[WRITTEN PROBLEM] Which lines in the records contain the string "true", matching case? Find each one and copy it in full.

▬▬▬

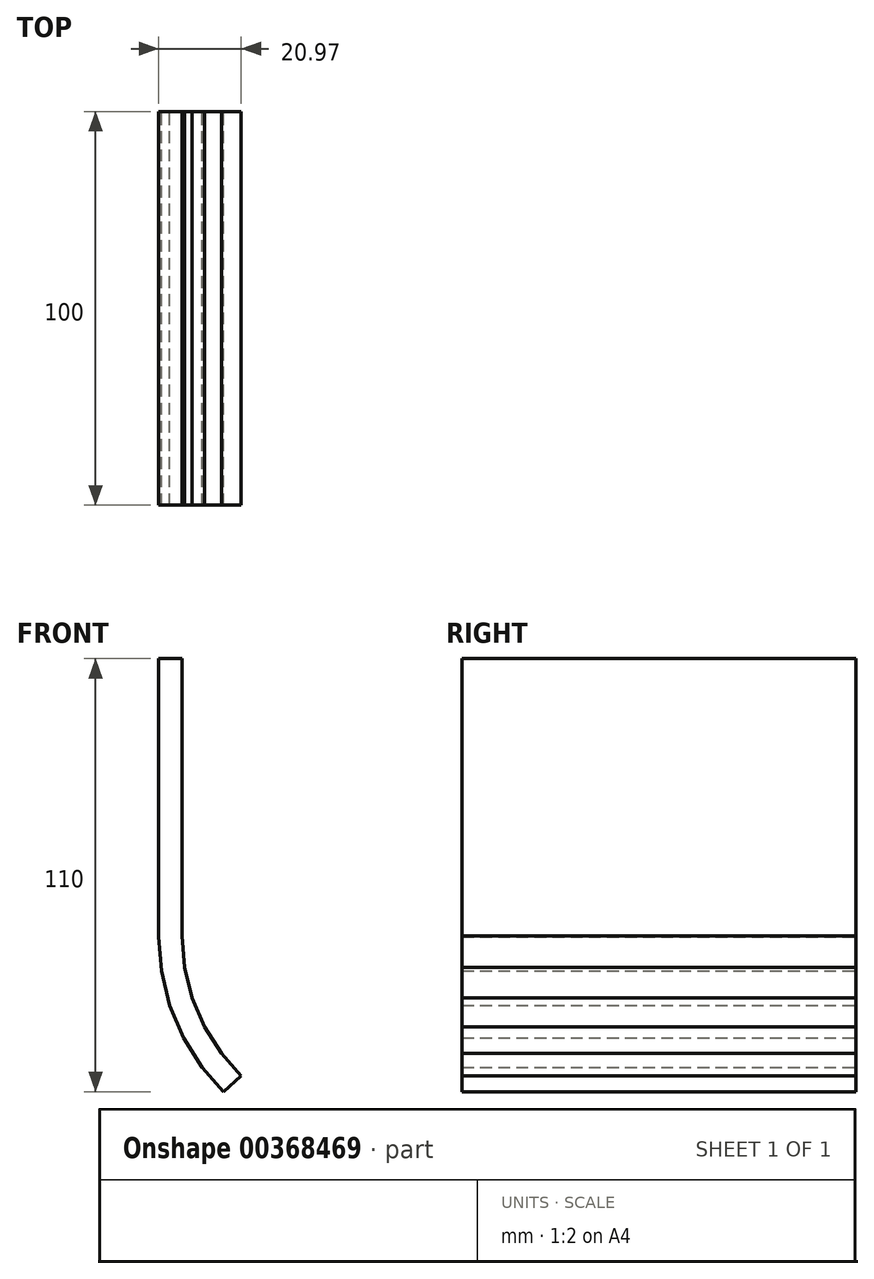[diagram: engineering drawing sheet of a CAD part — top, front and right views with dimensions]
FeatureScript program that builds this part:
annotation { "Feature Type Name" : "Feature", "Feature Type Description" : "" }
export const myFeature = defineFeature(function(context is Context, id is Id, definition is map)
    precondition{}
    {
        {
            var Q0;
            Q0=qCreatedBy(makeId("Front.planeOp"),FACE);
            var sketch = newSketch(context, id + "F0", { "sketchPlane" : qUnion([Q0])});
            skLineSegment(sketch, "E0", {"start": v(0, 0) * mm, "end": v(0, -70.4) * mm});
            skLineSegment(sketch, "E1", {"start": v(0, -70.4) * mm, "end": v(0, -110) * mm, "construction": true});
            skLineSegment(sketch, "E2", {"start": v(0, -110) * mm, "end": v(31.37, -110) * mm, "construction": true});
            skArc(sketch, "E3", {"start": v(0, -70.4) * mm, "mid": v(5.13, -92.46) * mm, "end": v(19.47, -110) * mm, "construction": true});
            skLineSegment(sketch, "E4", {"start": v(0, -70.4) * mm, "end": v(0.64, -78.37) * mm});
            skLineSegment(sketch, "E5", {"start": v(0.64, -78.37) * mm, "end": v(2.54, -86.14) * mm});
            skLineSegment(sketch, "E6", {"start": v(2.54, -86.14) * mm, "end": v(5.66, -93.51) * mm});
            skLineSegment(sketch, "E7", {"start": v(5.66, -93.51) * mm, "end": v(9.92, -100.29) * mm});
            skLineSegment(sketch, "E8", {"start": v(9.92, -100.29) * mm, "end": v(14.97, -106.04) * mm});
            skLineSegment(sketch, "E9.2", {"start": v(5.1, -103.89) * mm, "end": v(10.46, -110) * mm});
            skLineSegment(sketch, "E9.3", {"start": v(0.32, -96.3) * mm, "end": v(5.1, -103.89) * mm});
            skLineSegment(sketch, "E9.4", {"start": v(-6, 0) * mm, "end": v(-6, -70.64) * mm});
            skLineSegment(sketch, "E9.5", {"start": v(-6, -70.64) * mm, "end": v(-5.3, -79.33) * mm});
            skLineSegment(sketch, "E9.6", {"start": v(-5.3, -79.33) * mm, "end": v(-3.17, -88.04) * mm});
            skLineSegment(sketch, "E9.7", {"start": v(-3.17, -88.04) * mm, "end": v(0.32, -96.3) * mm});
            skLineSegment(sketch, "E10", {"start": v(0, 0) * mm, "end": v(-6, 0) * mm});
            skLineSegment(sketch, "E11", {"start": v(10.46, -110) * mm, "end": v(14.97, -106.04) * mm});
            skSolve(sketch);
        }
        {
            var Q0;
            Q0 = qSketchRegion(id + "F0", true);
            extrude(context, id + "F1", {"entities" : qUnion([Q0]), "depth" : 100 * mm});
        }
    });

▬▬▬

[FULL RESPONSE]
            skLineSegment(sketch, "E1", {"start": v(0, -70.4) * mm, "end": v(0, -110) * mm, "construction": true});
            skLineSegment(sketch, "E2", {"start": v(0, -110) * mm, "end": v(31.37, -110) * mm, "construction": true});
            skArc(sketch, "E3", {"start": v(0, -70.4) * mm, "mid": v(5.13, -92.46) * mm, "end": v(19.47, -110) * mm, "construction": true});
            Q0 = qSketchRegion(id + "F0", true);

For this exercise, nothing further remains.